Cruz’s outreach to Jewish voters picked up steam as he landed in the Empire State and hit the pavement in Brooklyn’s Jewish Orthodox enclave of Brighton Beach where, flanked by Orthodox Jews, he joined a group of children in making matzo, the unleavened bread observant Jews eat during Passover.
Later on Thursday, he remarked to CNN’s Dana Bash that “we’ve got tremendous support in the Jewish community, tremendous support especially in the orthodox community.”
“The energy and enthusiasm we had here today was tremendous,” Cruz said of his stop in the frum bastion. “I’ve been privileged to speak at synagogues all over the country. And in particular, to focus on defending religious liberty, which has been a passion of mine my entire life. And focus on standing with Israel.”

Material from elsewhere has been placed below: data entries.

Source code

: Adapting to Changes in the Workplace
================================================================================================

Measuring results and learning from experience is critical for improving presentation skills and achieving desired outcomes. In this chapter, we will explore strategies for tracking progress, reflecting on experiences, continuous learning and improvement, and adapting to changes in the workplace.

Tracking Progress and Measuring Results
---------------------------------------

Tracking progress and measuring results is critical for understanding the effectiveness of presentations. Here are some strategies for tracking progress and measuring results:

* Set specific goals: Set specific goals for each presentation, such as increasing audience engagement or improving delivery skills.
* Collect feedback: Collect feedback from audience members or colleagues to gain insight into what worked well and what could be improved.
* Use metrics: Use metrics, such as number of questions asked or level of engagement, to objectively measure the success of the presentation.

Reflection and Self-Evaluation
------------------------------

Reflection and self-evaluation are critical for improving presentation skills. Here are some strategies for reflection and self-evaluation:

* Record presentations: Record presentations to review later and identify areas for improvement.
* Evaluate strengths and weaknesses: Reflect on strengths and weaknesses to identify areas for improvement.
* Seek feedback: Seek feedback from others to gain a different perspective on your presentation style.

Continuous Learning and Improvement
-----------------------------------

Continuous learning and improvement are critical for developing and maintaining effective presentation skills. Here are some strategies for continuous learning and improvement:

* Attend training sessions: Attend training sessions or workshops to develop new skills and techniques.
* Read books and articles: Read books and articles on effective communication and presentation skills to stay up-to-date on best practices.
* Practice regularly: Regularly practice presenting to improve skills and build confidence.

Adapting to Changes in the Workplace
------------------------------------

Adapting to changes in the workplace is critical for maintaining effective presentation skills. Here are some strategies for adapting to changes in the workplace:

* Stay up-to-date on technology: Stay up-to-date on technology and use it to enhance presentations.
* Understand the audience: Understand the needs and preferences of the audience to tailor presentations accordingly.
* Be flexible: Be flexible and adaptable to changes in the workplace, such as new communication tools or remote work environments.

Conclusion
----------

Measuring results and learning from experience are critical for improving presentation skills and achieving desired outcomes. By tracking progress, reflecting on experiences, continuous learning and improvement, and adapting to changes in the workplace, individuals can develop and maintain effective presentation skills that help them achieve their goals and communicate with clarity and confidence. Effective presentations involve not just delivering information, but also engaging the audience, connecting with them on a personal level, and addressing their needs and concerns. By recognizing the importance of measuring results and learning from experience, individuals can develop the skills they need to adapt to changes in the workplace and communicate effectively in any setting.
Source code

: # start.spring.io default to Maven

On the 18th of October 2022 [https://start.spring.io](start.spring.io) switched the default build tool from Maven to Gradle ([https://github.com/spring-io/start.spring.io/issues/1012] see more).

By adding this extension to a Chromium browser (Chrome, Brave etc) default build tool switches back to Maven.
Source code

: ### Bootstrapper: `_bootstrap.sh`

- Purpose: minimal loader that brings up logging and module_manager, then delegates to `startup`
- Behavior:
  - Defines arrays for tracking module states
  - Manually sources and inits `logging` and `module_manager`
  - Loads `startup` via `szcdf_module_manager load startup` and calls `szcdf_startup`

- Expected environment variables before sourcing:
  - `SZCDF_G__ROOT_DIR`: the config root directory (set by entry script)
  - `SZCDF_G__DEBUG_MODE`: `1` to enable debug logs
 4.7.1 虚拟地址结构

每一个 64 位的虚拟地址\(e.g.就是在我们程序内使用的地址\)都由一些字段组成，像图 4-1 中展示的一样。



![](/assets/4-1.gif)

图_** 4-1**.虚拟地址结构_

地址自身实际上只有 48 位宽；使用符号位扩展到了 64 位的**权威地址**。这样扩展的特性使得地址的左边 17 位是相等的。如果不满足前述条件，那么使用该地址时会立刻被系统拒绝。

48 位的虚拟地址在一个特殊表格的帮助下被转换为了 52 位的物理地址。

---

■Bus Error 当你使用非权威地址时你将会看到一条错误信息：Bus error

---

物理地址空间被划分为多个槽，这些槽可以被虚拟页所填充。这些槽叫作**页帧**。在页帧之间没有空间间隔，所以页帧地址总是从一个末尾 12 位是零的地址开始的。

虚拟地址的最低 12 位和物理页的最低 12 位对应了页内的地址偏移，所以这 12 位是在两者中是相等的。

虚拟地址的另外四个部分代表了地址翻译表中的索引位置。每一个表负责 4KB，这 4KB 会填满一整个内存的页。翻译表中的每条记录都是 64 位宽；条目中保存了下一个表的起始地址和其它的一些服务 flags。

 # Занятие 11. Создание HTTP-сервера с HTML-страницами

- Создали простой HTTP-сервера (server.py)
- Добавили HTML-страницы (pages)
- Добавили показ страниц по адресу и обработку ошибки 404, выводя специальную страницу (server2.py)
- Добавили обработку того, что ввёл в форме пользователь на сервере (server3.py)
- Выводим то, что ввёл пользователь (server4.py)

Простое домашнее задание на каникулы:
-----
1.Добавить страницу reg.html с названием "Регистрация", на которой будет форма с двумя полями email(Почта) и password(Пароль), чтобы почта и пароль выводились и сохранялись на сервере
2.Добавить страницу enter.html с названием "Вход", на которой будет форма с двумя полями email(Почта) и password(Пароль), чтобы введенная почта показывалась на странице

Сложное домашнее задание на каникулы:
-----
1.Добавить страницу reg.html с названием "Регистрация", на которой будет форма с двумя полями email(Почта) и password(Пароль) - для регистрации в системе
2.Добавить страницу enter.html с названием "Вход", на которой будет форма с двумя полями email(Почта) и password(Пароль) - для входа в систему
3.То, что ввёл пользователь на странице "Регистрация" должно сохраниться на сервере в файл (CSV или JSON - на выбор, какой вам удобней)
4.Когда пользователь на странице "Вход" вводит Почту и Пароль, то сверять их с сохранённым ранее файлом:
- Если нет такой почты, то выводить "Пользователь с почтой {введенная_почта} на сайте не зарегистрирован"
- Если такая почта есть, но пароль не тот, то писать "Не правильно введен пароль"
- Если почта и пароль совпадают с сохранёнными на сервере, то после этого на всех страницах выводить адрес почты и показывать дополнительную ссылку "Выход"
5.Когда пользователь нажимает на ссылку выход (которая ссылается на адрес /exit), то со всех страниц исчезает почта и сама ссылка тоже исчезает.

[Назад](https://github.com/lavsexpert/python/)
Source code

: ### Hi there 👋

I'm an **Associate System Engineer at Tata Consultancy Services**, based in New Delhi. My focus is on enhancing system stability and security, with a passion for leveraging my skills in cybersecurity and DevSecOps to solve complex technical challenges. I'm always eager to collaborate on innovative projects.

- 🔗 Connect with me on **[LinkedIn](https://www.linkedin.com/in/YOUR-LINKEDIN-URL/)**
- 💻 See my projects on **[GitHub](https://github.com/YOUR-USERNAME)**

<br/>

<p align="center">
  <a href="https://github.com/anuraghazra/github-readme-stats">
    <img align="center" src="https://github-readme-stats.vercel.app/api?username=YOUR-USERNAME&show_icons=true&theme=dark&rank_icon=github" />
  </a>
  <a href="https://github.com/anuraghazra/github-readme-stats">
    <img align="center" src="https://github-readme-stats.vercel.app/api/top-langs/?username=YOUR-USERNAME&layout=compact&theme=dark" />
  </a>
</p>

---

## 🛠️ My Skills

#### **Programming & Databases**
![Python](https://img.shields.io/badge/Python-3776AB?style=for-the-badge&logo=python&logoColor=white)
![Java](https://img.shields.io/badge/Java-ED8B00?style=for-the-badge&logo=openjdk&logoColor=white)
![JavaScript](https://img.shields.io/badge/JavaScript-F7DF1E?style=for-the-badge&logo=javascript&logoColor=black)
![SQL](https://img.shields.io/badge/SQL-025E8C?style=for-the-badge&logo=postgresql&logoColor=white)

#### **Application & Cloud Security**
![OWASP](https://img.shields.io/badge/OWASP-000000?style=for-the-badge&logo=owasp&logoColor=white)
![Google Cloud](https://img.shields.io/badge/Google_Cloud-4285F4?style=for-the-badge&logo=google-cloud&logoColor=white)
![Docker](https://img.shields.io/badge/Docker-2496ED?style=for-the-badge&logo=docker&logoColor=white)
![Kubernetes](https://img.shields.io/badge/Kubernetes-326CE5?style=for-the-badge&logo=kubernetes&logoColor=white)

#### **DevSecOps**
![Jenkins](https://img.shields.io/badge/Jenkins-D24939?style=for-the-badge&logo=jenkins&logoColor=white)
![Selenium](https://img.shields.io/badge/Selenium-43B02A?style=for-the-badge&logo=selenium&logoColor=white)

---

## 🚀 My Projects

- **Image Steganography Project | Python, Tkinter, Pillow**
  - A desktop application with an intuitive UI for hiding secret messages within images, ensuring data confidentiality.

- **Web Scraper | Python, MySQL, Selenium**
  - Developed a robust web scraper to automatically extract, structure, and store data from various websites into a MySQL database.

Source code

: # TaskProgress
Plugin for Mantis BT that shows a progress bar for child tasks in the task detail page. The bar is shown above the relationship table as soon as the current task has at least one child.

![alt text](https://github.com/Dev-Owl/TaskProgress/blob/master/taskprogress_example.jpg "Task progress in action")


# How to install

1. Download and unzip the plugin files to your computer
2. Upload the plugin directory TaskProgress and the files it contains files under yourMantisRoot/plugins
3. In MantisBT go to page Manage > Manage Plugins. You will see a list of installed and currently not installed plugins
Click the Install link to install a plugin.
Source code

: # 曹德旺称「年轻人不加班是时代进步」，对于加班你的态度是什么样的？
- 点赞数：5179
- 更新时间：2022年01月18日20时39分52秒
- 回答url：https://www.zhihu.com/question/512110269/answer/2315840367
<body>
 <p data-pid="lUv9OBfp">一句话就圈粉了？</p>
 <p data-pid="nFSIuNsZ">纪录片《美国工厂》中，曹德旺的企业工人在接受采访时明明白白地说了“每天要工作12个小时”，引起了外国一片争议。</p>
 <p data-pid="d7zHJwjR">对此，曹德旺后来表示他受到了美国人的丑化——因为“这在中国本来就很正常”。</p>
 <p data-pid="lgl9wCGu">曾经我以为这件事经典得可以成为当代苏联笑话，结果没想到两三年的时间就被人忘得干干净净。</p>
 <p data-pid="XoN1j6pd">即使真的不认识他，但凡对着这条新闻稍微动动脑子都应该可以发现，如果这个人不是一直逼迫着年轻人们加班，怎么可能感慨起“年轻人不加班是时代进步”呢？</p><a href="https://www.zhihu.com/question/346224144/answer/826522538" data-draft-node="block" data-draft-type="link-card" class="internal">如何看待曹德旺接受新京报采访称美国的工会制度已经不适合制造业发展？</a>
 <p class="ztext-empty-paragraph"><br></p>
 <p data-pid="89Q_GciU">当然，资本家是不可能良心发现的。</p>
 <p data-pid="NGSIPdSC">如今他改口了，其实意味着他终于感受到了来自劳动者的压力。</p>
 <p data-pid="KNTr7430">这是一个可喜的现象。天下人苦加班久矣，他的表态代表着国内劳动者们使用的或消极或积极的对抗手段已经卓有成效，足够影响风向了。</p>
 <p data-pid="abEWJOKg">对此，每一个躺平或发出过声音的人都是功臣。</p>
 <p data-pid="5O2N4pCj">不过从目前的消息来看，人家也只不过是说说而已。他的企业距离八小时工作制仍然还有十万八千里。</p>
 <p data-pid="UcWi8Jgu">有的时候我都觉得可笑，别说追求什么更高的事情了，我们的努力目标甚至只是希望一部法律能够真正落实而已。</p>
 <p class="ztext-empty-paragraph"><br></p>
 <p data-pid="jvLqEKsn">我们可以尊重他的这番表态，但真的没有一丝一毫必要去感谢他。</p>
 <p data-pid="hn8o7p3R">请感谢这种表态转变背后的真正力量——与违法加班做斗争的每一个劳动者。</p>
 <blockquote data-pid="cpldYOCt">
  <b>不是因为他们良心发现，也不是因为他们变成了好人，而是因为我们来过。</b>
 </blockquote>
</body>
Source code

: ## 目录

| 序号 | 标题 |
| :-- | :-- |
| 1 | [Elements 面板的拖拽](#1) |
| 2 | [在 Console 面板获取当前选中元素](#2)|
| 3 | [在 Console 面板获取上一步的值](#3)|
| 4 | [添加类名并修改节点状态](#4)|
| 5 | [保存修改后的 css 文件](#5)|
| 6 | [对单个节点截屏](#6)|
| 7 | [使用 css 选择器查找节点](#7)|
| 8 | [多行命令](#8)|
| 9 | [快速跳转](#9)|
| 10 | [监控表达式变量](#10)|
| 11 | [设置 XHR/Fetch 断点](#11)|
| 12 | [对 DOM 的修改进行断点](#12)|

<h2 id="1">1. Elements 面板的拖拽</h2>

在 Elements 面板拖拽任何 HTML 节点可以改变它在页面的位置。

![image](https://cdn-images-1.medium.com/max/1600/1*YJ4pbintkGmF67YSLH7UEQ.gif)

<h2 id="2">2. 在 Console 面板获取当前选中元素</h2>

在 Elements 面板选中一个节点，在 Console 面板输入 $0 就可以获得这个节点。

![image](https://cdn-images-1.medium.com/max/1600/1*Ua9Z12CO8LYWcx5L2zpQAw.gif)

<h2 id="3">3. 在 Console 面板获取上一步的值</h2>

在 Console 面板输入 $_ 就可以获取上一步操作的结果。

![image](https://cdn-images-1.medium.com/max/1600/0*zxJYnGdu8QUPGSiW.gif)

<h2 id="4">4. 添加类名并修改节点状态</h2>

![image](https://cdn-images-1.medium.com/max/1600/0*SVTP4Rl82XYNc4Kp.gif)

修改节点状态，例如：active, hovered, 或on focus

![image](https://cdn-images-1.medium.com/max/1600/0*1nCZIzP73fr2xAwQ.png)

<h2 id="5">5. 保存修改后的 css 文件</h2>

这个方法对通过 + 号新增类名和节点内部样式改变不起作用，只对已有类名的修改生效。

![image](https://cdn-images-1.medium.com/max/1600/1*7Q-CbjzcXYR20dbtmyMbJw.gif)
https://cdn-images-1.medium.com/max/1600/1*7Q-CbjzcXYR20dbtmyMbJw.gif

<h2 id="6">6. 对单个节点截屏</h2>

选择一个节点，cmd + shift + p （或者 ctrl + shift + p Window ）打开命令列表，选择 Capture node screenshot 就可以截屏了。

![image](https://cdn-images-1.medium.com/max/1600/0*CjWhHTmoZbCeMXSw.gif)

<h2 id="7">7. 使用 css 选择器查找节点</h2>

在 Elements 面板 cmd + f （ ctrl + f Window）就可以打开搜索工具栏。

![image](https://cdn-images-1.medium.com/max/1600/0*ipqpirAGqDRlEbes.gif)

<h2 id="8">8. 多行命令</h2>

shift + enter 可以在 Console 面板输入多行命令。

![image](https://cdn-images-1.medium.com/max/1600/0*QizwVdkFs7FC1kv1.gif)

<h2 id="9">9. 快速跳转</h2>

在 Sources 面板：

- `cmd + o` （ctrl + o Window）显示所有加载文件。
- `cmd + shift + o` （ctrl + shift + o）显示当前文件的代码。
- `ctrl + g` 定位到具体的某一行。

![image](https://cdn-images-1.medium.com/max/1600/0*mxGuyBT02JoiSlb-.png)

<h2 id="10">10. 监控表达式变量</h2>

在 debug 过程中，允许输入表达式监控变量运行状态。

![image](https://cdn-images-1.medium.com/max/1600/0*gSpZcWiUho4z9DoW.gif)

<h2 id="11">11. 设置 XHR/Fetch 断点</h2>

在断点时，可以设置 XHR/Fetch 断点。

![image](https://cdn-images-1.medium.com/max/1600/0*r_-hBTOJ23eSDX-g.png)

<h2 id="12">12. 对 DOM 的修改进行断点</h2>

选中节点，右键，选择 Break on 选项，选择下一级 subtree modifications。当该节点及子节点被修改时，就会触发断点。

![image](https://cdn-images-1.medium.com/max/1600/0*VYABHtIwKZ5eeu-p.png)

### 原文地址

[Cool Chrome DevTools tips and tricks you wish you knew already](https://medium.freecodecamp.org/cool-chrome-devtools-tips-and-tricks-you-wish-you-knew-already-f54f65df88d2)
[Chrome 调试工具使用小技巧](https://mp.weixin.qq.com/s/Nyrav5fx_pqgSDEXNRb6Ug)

While Trump is holding onto a wide lead over Cruz in New York, the state’s congressional district-based system for doling out 81 of its 95 GOP convention delegates presents an opportunity for Cruz to make some inroads in targeted districts. And Cruz is targeting those with heavy Jewish Orthodox populations.
“Cruz has been reaching out to that community for a long time,” said Nathan Diament, executive director of the Orthodox Union Advocacy Center, pointing to Cruz’s speaking slot at a ritzy Passover getaway last year.
Cruz’s appeal to the strictly observant Jewish community, Diament said, stems from the Texas senator’s record of support for Israel, his school choice advocacy and his relentless hammering of the need to defend religious liberty protections on the campaign trail.
Diament said that while some Orthodox Jews are attracted to Trump’s candidacy, Cruz’s legislative record and values-oriented candidacy give him a leg up on the brash billionaire.
“Orthodox Jewry is a sort of values-based community and Cruz certainly presents himself like a values-based person … And he uses language that resonates with people of faith, so there’s a connection there,” Diament said.
Just this Thursday, Cruz introduced a bill to help return art stolen by Nazis during the Holocaust.
And while Trump, as the candidate himself likes to point out, only recently became a politician, Cruz “actually has a record to point to,” Diament said.